::: Text provided
The Confederate and British governments did not believe that the Union Navy could successfully blockade the entire Confederate coast. However, the Union Blockade Strategy Board looked at the problem differently. Instead of worrying about the entire coastline, the Strategy Board broke the required blockade down to major ports with transport connections to the rest of the country. This drastically reduced the amount of coastline that required blockading. The Strategy Board utilized the United States Coast Survey’s records to examine the inlets, waterways, and ports of the South and decided that the primary ports of entry to blockade were Richmond, Norfolk, Wilmington, Charleston, Savannah, Mobile, New Orleans, and Galveston. The James and Elizabeth River channels leading to Richmond and Norfolk were blocked by Fortress Monroe and began the war well-blockaded. The remainder of the ports required blockading squadrons.

The initial organization of the Union blockading squadron consisted of one squadron blockading the Confederate coast from the Virginia Capes to Key West. This was later divided into North and South Atlantic Blockading Squadrons. The North Atlantic Blockading Squadron was responsible for the blockade between the Virginia Capes and the border between North and South Carolina. The South Atlantic Blockading Squadron was responsible for the blockade from the North and South Carolina border to Key West. In the Gulf of Mexico there was the Gulf Blockading Squadron which was also subdivided between east and west; the Eastern Blockading squadron watching the port of Mobile and the Western blockading squadron watching the port of Galveston and the Texas coast.

The Union blockade of Confederate states. (Mark A. Moore)

Ironically, the rights that the U.S. had gone to war with Great Britain over during the Napoleonic Wars were abandoned when the northern states declared their blockade of Confederate ports. The Trent affair almost brought Great Britain into the war against the north. In November 1861, two Confederate diplomats were traveling to London aboard a British flagged mail packet, the Trent. The ship was then forcibly stopped and searched by a Union frigate. Despite the protestations of the Trent’s captain, the two Confederate diplomats were taken into custody by the North and detained at Fort Warren, Massachusetts. The British government and press were outraged by the insult to their flag and international law. The two officials were released because the British government demanded their return and began some military preparations.11 

While the blockade grew ever more effective, it was never entirely effective. Throughout the second half of 1864 the port of Wilmington received 3.5 million pounds of meat, 1.5 million pounds of lead, 2 million pounds of saltpeter, 500,000 pairs of shoes, 300,000 blankets, 50,000 rifles, and 43 cannon. The Army of Northern Virginia and the Army of Tennessee received new uniforms and equipment.12 This does not mean that the blockade did not cause shortages amongst the population or the army, but that as an offensive strategy blockade alone would never defeat the South.
::::::
::: Data shown
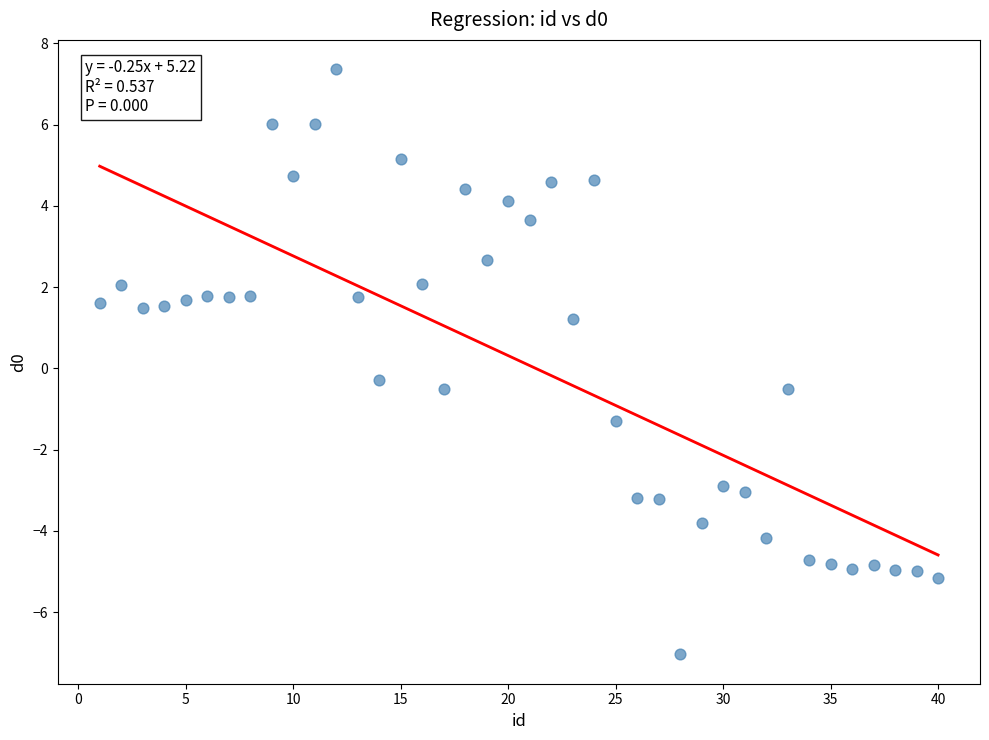

What is the range of X values (max minus min)?

39.0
::::::
What is being asked
Please repeat the passage on the Union blockade above, starting with "While the blockade" and going on through "defeat the South.", swapping "Wilmington" for "Charleston".

Response
While the blockade grew ever more effective, it was never entirely effective. Throughout the second half of 1864 the port of Charleston received 3.5 million pounds of meat, 1.5 million pounds of lead, 2 million pounds of saltpeter, 500,000 pairs of shoes, 300,000 blankets, 50,000 rifles, and 43 cannon. The Army of Northern Virginia and the Army of Tennessee received new uniforms and equipment.12 This does not mean that the blockade did not cause shortages amongst the population or the army, but that as an offensive strategy blockade alone would never defeat the South.